A team with members of Université Paris-Saclay examines how infectious proteins responsible for the mad cow outbreak are transmitted and expressed—results matter to public health.
Variant Creutzfeldt-Jakob disease (vCJD) is a rare but serious and fatal brain disorder. The first time this disease became apparent was in the 1980’s and 1990’s when the mad cow disease outbreak struck the UK. It’s believed that vCJD is caused by the ingestion of infectious prions, proteins that appear to be abnormally folded and are destructive in their nature. In the case of the mad cow outbreak, cows had been fed with food which had been contaminated by prions which led to the manifestation of the disease known as “bovine spongiform encephalopathy” in cattle. When humans then consumed meat products derived of cows infected with that disease, some developed variant Creutzfeldt-Jakob disease which has affected about 200 people since 1995.
In 2008, a British study analysed the appendices of over 32,000 anonymous donors and revealed that the abnormal prion protein that causes vCJD were found in 16 people which translates to a prevalence of about 1 in 2000. Researchers believe that in some people, vCJD can take decades to express itself and in others it may stay dormant permanently making them silent carriers. At the time, the risks associated with the possibility of being able to transmit these proteins from human to human via blood transfusions was not well understood. Though special precautions were taken, particularly in the UK, it is possible that over 1000 blood donations per year were contaminated.
Now, a recent study led by Emmanuel Comoy and other researchers at organizations that are part of Université Paris-Saclay, took a closer look at the risk of transmitting the infection via blood transfusions and blood related material. Researchers used two different methods to transmit variant Creutzfeldt-Jakob disease to mice and monkeys. One method was similar to a standard blood transfusion, using blood from an infected animal and the other involved injecting soluble infected brain tissue into the mice and monkeys. This last approach is often used in prion studies to mimic infectious blood.

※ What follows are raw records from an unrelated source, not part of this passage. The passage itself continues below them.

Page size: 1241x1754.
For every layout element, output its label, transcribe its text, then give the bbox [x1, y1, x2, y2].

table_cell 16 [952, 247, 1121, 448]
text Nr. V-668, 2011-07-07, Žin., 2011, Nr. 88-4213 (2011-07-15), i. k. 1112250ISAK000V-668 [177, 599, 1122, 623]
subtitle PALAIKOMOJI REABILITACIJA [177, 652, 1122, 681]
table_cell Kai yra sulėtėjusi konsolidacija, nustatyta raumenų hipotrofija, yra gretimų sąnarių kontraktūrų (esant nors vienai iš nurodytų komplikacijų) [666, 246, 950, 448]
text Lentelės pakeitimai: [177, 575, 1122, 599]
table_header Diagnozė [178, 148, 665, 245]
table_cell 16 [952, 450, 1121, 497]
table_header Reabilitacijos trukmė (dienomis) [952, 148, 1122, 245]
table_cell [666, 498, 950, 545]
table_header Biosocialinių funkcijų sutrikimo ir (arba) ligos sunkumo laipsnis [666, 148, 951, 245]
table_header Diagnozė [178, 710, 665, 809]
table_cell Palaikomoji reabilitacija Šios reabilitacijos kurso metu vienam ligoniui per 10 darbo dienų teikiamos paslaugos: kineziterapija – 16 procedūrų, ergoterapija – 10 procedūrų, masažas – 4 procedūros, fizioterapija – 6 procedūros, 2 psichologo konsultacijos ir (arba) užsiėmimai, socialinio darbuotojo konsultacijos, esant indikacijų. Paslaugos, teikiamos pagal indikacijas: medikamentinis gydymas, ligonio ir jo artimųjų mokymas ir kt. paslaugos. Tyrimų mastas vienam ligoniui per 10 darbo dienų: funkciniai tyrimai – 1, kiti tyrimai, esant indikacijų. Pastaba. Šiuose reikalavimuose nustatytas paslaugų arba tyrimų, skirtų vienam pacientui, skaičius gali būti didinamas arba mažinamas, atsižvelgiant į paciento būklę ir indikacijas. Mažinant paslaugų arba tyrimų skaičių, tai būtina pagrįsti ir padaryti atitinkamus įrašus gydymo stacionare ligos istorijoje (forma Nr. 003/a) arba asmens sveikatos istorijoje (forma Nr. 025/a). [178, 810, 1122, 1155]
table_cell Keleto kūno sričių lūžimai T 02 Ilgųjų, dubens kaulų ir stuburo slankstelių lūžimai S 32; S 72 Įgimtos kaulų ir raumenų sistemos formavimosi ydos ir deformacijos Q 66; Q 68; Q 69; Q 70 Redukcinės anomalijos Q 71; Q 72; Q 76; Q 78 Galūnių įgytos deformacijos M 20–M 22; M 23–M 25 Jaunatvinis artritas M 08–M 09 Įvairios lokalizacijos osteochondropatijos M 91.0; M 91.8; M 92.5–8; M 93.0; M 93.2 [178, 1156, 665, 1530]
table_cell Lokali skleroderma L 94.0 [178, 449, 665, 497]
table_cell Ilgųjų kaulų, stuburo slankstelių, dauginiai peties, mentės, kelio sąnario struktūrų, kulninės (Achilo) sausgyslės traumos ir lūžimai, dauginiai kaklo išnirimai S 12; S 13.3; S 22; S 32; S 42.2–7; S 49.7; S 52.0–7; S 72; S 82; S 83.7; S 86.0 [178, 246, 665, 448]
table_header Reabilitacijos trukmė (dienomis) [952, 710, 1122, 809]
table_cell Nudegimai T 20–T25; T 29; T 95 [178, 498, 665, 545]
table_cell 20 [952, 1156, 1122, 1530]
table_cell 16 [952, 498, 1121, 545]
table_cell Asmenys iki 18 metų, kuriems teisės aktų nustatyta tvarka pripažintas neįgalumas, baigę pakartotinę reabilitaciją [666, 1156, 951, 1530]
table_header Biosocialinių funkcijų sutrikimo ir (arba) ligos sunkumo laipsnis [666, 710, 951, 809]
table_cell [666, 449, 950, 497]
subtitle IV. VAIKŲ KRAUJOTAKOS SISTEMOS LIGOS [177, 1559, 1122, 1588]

Researchers found that not all animals developed vCJD and in cases where animals had received leukodepleted blood, where white blood cells had been removed, no vCJD was present. This is reassuring since this has become standard practice for human blood donation and transfusion. However they uncovered some other results which were less comforting, a significant proportion of the animals developed fatal neurological symptoms which differed from what we know as vCJD. This was observed in both the animals that had received injections of soluble brain tissue and those that received standard blood transfusions. What this tells us is that prion infections stemming from incidences like the mad cow outbreak may have the ability to cause neurological disorders other than vCJD in humans that are harder to detect and that we have yet to fully understand. It also suggests that the way an individual becomes infected could also affect the way disease manifests.
This eye-opening study is valuable to efforts in public health that are monitoring infectious diseases and keeping a close eye on how to mitigate the risk of their transmission. Researchers are eager to continue learning more about the various types of prion-based disorders that may exist.

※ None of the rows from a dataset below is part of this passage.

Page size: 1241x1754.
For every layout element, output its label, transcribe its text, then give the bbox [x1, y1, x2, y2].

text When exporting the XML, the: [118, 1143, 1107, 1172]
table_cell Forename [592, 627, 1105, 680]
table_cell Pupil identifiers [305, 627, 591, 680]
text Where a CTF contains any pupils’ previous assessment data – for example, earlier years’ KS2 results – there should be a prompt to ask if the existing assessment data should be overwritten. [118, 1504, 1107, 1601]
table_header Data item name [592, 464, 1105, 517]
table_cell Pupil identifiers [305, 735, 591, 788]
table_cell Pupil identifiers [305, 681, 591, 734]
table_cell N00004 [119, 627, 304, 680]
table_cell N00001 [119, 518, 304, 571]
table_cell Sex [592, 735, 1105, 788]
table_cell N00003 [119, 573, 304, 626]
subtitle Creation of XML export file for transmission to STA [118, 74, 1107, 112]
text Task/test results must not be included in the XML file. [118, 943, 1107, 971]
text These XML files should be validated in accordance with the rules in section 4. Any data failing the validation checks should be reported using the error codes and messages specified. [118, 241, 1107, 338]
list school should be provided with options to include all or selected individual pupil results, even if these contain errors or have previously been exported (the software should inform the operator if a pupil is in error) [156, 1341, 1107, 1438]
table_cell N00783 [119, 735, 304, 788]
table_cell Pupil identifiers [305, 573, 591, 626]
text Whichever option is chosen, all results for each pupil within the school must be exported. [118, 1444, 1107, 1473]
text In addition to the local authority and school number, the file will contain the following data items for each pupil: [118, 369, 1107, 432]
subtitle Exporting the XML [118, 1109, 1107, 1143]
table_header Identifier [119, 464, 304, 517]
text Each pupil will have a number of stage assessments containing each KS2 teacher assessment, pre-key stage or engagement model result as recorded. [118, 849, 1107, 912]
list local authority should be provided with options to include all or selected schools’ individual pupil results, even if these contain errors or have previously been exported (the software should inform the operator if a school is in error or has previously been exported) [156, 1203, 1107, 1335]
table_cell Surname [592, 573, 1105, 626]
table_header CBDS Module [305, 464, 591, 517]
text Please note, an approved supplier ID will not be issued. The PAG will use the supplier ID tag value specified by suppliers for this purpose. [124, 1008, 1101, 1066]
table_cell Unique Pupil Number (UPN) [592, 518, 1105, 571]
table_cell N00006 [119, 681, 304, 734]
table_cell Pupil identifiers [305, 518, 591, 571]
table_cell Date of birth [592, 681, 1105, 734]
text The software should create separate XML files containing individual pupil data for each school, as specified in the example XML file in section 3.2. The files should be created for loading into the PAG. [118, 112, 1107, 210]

More information: read the original scientific article Comoy, Emmanuel E., et al. “Experimental Transfusion of Variant CJD-Infected Blood Reveals Previously Uncharacterised Prion Disorder in Mice and Macaque.” Nature Communications, vol. 8, no. 1, 2 Jan. 2017, doi:10.1038/s41467-017-01347-0.

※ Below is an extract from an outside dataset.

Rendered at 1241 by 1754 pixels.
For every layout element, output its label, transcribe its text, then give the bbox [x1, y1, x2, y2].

 Organizations that took part in this research are members of Université Paris-Saclay. They include: Commissariat à l’énergie atomique et aux énergies alternatives (CEA); Assistance Publique Hôpitaux de Paris (AP-HP); Centre national de la recherche scientifique (CNRS); Institut national de la santé et de la recherche médicale (Inserm); Institut national de la recherche agronomique (Inra); École nationale vétérinaire de Toulouse (ENVT); Institut Pasteur and MacoPharma.